The key to proper care is knowing just how much to give, especially when seniors are still perfectly capable of making their own decisions and performing day-to-day tasks on their own. Here is an invaluable sixteen-point assessment to help you keep a healthy balance between family caregiving responsibilities and maintaining the quality of your own life:

When it comes to elderly family members you should:

  • Evaluate their strengths and resources, not limitations and weaknesses.
  • Keep them involved in their own decision-making processes.
  • Facilitate dialogues rather than try to solve their problems for them.
  • Let them do what they can for themselves, as long as their safety is not a risk.
  • Adhere to their decision-making time frame, rather than your own.

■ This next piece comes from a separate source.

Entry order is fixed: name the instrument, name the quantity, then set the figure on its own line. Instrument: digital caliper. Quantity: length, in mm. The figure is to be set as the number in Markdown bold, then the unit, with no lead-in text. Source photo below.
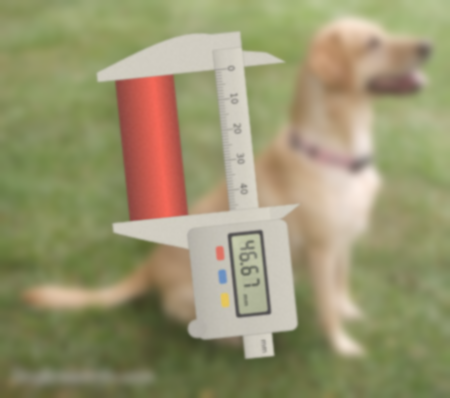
**46.67** mm
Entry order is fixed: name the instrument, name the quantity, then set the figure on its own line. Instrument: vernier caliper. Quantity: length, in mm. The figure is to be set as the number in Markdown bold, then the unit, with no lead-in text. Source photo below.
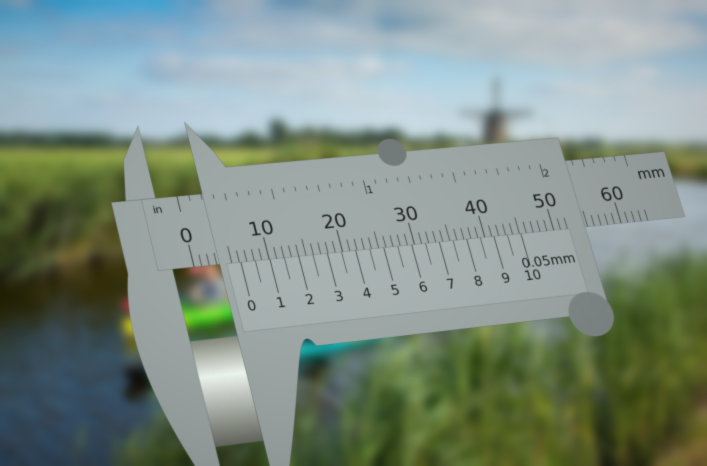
**6.2** mm
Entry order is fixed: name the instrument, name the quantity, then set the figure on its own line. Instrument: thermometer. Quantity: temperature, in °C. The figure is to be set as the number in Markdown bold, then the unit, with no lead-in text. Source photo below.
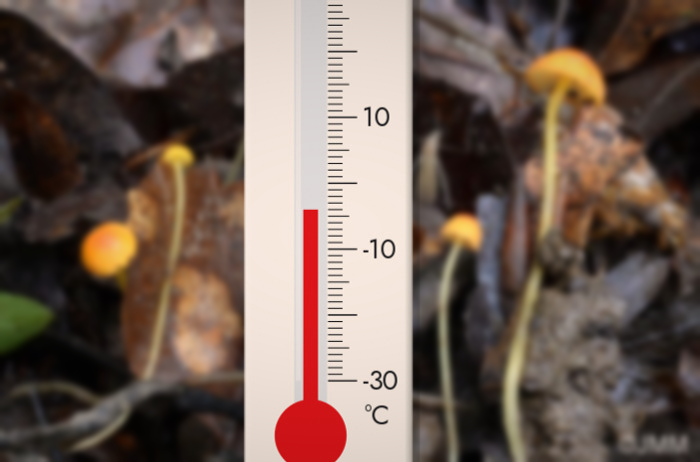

  • Accept, and deal with what is rather than what I’d like things to be.
  • Not waste energy worrying about people and circumstances that you cannot control.
  • Be aware that change can occur (for better or worse) at any time.
  • Ask for and accept help from others.
  • Not deplete your own financial resources.
  • Seek financial advice from professionals.
  • Not make ironclad promises to anyone about anything and stay flexible.
  • Accept that today somebody is likely to be mad at you for something.
  • Continue to satisfy your own personal, professional, recreational, spiritual, and social needs.
  • Accept that it is okay not to have all the answers.
  • Talk about your real feelings to a trusted friend about what is happening.